ABC is a right triangle rt angled at C. If p is the length of the perpendicular from C to AB and a,b,c have their usual meanings. prove that :1by a square +1 by b square = 1 by p square.

Answer 1

hope the solution helps you...

Answer 2

Use Pythagoras Theorem to Prove

Step-by-step explanation:

• Let us suppose ABC as triangle being right angled at C, such that BC be 'a', CA be 'b' and AB be 'c'.

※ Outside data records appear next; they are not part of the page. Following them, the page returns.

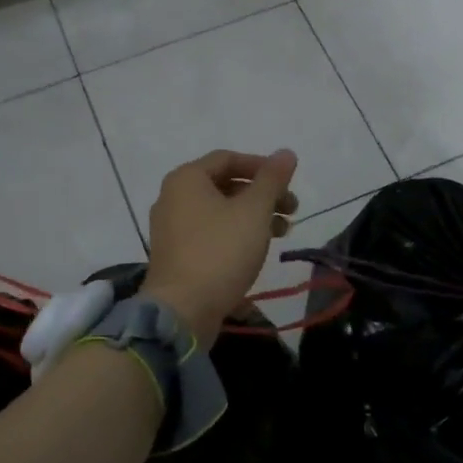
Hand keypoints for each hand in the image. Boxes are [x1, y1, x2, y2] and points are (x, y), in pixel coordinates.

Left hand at [142, 149, 298, 347]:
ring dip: (253, 216)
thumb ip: (272, 179)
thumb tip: (286, 153)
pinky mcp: (176, 255)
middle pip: (224, 185)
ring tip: (283, 232)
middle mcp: (172, 198)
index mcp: (187, 179)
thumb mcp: (254, 211)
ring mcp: (171, 229)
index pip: (228, 158)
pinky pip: (210, 233)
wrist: (183, 310)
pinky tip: (257, 250)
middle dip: (262, 194)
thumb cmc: (221, 251)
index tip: (288, 182)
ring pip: (219, 211)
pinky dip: (235, 234)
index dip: (262, 166)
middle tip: (292, 209)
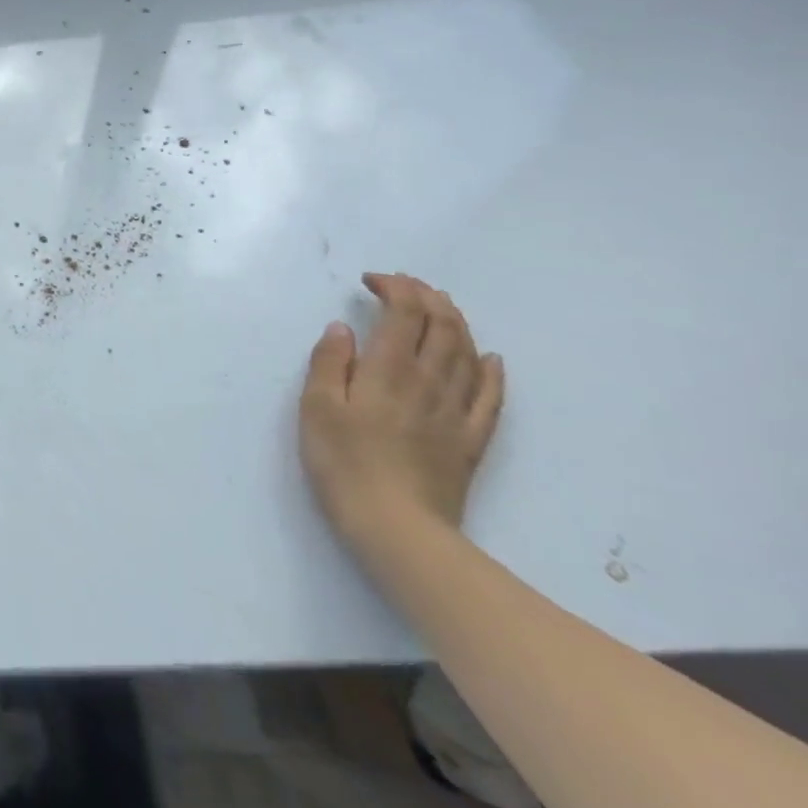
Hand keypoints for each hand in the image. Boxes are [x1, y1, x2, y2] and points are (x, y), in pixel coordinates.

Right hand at [300, 274, 504, 550]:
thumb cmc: (343, 462)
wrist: (396, 525)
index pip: (404, 314)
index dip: (394, 288)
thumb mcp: (316, 407)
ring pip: (467, 353)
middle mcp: (429, 381)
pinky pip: (490, 396)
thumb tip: (343, 328)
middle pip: (442, 326)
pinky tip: (487, 359)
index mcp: (389, 370)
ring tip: (439, 307)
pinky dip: (490, 370)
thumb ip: (329, 362)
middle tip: (404, 285)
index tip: (371, 281)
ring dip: (455, 322)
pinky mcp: (471, 439)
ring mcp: (456, 410)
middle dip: (426, 296)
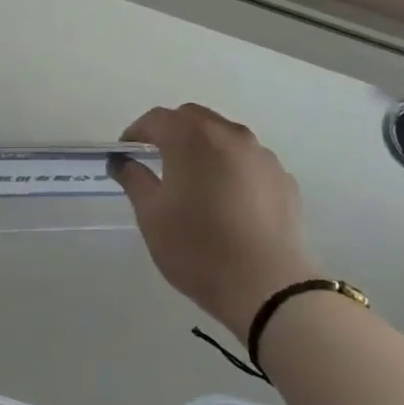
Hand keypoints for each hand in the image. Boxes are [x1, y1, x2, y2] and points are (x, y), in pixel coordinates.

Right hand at [110, 104, 317, 339]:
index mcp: (192, 138)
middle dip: (171, 132)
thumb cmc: (196, 247)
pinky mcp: (283, 179)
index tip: (125, 154)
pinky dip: (232, 168)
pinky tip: (227, 201)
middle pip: (193, 119)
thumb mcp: (151, 215)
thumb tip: (121, 161)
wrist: (265, 285)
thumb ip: (134, 179)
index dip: (136, 132)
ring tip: (194, 182)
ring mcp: (262, 155)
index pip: (157, 119)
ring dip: (204, 148)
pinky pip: (249, 162)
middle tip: (156, 161)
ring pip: (225, 137)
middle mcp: (230, 135)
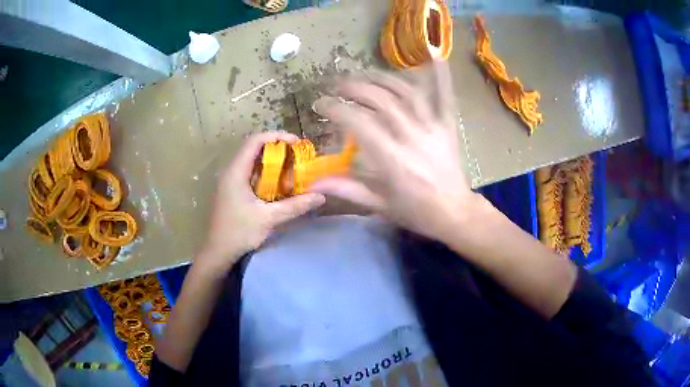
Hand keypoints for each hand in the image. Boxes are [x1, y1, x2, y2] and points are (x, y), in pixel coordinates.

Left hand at [199, 132, 325, 270]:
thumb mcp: (269, 218)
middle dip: (277, 148)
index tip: (296, 143)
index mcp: (236, 172)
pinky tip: (279, 184)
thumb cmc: (239, 232)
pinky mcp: (233, 191)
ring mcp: (230, 181)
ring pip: (253, 161)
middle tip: (298, 156)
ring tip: (292, 167)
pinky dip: (266, 173)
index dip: (276, 136)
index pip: (255, 141)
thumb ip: (295, 206)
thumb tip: (321, 196)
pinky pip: (251, 174)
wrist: (218, 252)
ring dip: (272, 161)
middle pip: (254, 149)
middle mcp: (231, 172)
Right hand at [312, 60, 484, 241]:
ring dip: (382, 78)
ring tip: (364, 74)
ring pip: (406, 92)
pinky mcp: (448, 126)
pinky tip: (435, 56)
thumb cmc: (416, 211)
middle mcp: (412, 137)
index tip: (320, 104)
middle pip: (380, 100)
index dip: (336, 109)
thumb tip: (313, 183)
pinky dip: (441, 77)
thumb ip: (347, 189)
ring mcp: (433, 128)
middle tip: (336, 85)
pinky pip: (445, 98)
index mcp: (393, 159)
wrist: (455, 213)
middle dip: (354, 87)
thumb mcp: (379, 205)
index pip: (359, 123)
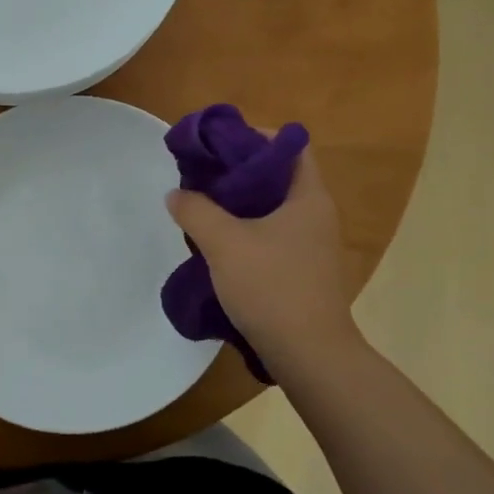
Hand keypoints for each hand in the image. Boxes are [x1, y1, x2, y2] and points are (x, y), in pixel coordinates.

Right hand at [165, 148, 360, 370]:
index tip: (219, 145)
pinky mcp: (303, 270)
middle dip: (238, 170)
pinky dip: (246, 229)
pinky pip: (272, 234)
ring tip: (202, 206)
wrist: (310, 357)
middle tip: (202, 175)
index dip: (254, 136)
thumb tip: (177, 194)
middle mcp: (316, 214)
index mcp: (308, 196)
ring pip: (272, 207)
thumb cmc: (273, 288)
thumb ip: (195, 210)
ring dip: (238, 203)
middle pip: (277, 175)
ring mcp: (312, 244)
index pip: (289, 145)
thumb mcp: (224, 243)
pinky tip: (217, 242)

(i) Area of Δ ABC = $\frac {1}{2} \times Base \times Height = \frac {1}{2} \times BC \times AC = \frac {1}{2} ab$

   Area of Δ ABC = $\frac {1}{2} \times Base \times Height = \frac {1}{2} \times AB \times CD = \frac {1}{2} cp$

   ⇒ $\frac {1}{2} ab = \frac {1}{2} cp$

   ⇒ ab = cp

   Hence proved.

(ii) In right angled triangle ABC,

$AB^2 = BC^2 + AC^2$

$c^2 = a^2 + b^2$

$(\frac {ab}{p})^2 = a^2 + b^2$

$\frac {a^2b^2}{p^2} = a^2 + b^2$ -------- From proof (1)

$\frac {1}{p^2} = \frac {(a^2 + b^2)}{a^2b^2}$

$\frac {1}{p^2} = (\frac {a^2}{a^2b^2} + \frac {b^2}{a^2b^2})$

$\frac {1}{p^2} = (\frac {1}{b^2} + \frac {1}{a^2})$

$\frac {1}{p^2} = (\frac {1}{a^2} + \frac {1}{b^2})$ Proved !